> **EXTRACTED TEXT**:
┏━━
Single by Natasha Bedingfield

from the album Pocketful of Sunshine
- Released: 11 August 2008
- Recorded: 2007
- Genre: Pop; R&B;
- Length: 4:08
- Label: Phonogenic; Epic;
- Songwriters: LaShawn Daniels; Dernst Emile; Rodney "Darkchild" Jerkins; Crystal Johnson; Richard Butler;
- Producer: Darkchild

Natasha Bedingfield singles chronology
| "Bruised Water" (2008) | "Angel" (2008) | "Touch" (2010) |

Music video
- "Angel" on YouTube

= Angel (Natasha Bedingfield song) =

"Angel" is a song by English singer-songwriter Natasha Bedingfield for her second North American album Pocketful of Sunshine (2008). It was released as the album's third single in North America on 11 August 2008. The song was produced by Rodney "Darkchild" Jerkins, hence the "Darkchild forever" line at the beginning of the song, he also sings the chorus.
┗━━
> **EXTRACTED DATA**:
┏━━
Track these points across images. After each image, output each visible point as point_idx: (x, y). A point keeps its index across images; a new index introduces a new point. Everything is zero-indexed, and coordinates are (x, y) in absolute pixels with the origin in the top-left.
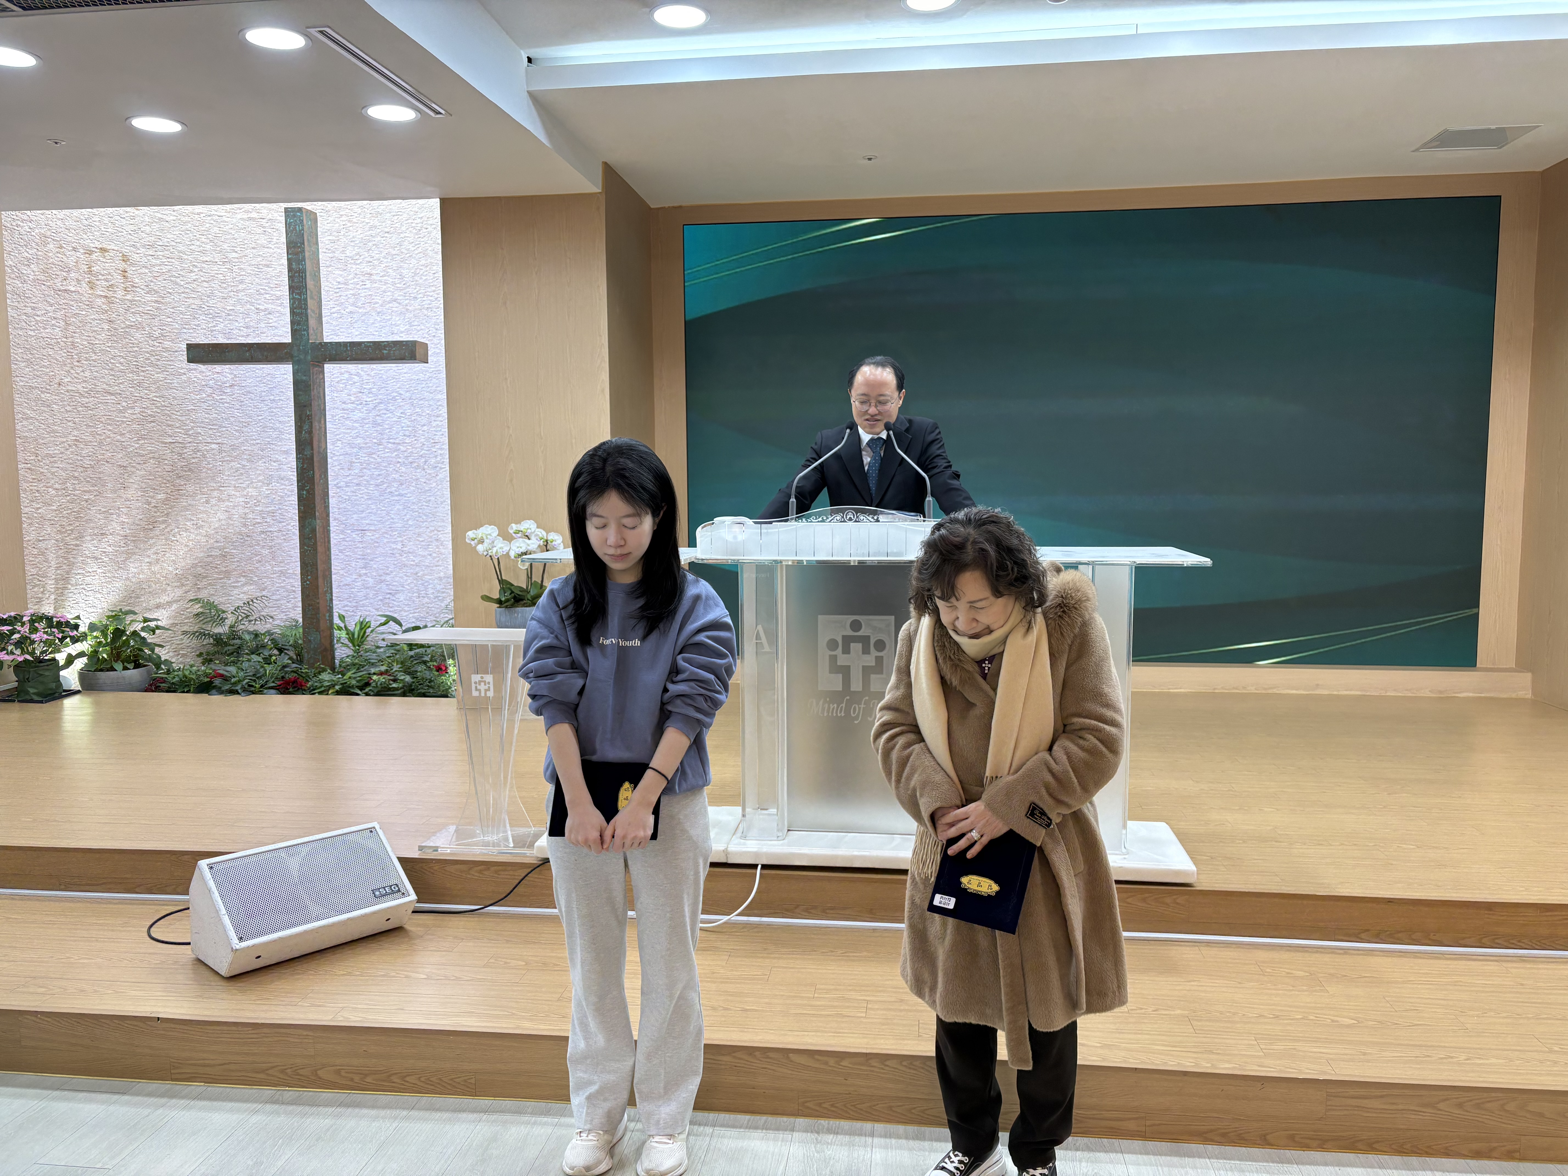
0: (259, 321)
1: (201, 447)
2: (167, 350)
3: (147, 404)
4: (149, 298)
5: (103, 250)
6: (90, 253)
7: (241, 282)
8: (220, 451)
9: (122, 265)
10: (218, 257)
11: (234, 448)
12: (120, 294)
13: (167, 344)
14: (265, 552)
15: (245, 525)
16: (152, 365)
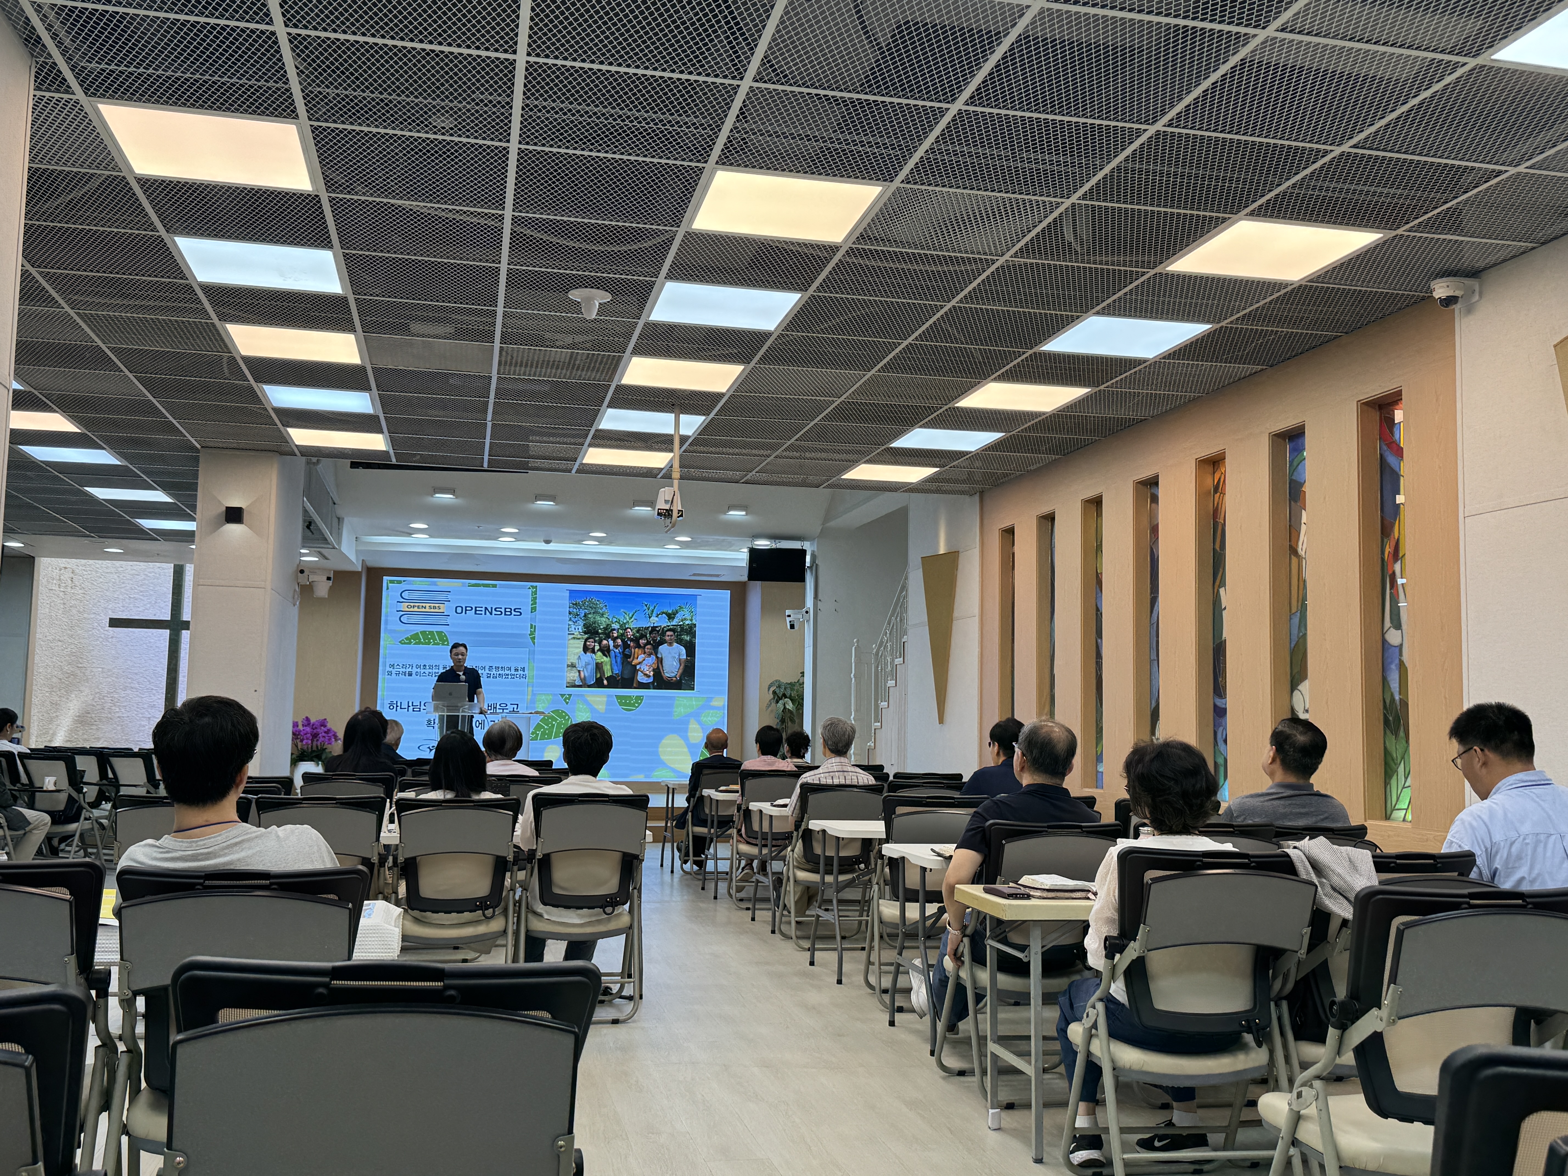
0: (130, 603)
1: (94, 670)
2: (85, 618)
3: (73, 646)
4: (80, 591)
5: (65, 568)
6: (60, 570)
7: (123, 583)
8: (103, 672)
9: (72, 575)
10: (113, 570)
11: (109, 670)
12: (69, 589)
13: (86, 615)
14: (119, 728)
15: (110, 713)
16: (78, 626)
┗━━
┏━━
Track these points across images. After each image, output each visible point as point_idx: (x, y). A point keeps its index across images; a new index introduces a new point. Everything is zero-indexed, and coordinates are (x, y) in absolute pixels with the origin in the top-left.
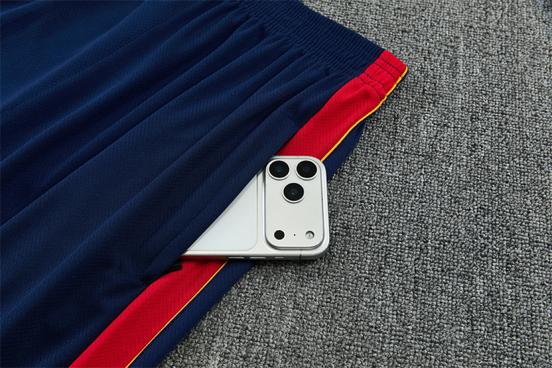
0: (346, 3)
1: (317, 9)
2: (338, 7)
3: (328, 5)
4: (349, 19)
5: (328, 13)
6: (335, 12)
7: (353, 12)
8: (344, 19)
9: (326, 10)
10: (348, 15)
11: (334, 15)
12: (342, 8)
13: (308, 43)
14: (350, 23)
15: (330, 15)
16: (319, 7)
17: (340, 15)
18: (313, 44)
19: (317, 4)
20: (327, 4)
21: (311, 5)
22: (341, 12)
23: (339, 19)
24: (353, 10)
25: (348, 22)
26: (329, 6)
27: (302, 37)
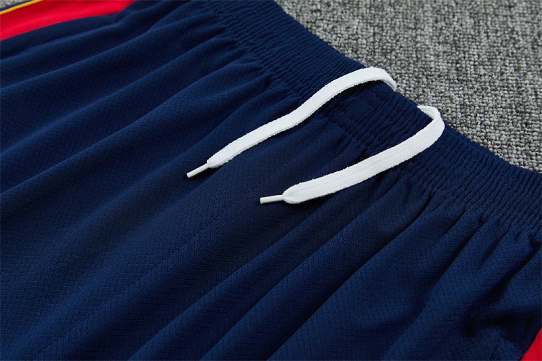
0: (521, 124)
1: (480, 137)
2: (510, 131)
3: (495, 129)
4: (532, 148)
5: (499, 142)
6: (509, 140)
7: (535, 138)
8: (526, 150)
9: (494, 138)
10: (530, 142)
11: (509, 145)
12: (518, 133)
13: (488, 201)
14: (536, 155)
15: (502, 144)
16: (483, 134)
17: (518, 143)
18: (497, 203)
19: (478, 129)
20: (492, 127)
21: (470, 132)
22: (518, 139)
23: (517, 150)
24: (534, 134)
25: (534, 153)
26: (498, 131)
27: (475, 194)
┗━━
> **ASSIGNED TASK 1**: According to the article on the song "Angel," who produced the track?
> **ASSIGNED TASK 2**: Reproduce the passage of the article on "Angel" that opens with the words "Natasha Bedingfield singles" and closes with "sings the chorus.".
> **ASSIGNED TASK 3**: Carry on the article on Natasha Bedingfield's song "Angel" from the point where it stops.

> **WRITTEN RESPONSE 1**: Rodney "Darkchild" Jerkins

> **WRITTEN RESPONSE 2**:
Natasha Bedingfield singles chronology
| "Bruised Water" (2008) | "Angel" (2008) | "Touch" (2010) |

Music video
- "Angel" on YouTube

= Angel (Natasha Bedingfield song) =

"Angel" is a song by English singer-songwriter Natasha Bedingfield for her second North American album Pocketful of Sunshine (2008). It was released as the album's third single in North America on 11 August 2008. The song was produced by Rodney "Darkchild" Jerkins, hence the "Darkchild forever" line at the beginning of the song, he also sings the chorus.

> **WRITTEN RESPONSE 3**:
The song is written in the key of B minor and set in 4/4 time. Bedingfield's vocals range from F♯_{3} to C♯_{5}. It utilizes a prominent spelling out of the word 'angel' as its hook. In the song, Bedingfield sings of being a guardian angel of sorts for her companion, stating in the chorus, "I'll be your A-N-G-E-L." On 18 September 2008 she performed the song live on America's Got Talent. This song is featured in the rhythmic, singing video game Boogie Superstar, but only as the Moto Blanco Club Remix and as an online exclusive song.

==Critical reception==
Chris Williams of Billboard praised "Angel", noting that it takes on "a decidedly more urban slant", and saying, "Vocally, Bedingfield has no difficulty adjusting to the production, confidently delivering with sass and swagger." He also thought the track would do well, claiming, "With angelic harmonies throughout, a catchy chorus with a fun spell-out of "a-n-g-e-l" and a sing-rap bridge, Bedingfield is on her way again to the airwaves' high heavens."

==Chart performance==
"Angel" debuted on the Billboard Hot 100 at #93, the chart week of 4 October 2008. It has debuted on the Pop 100 at #91, and has climbed to #35. Since its release date it has been one of the most added tracks at U.S. Mainstream Top 40 radio. It has already climbed to #25 on BDS CHR/Top 40 chart. The song debuted at #96 on the Canadian Hot 100 and peaked at #41.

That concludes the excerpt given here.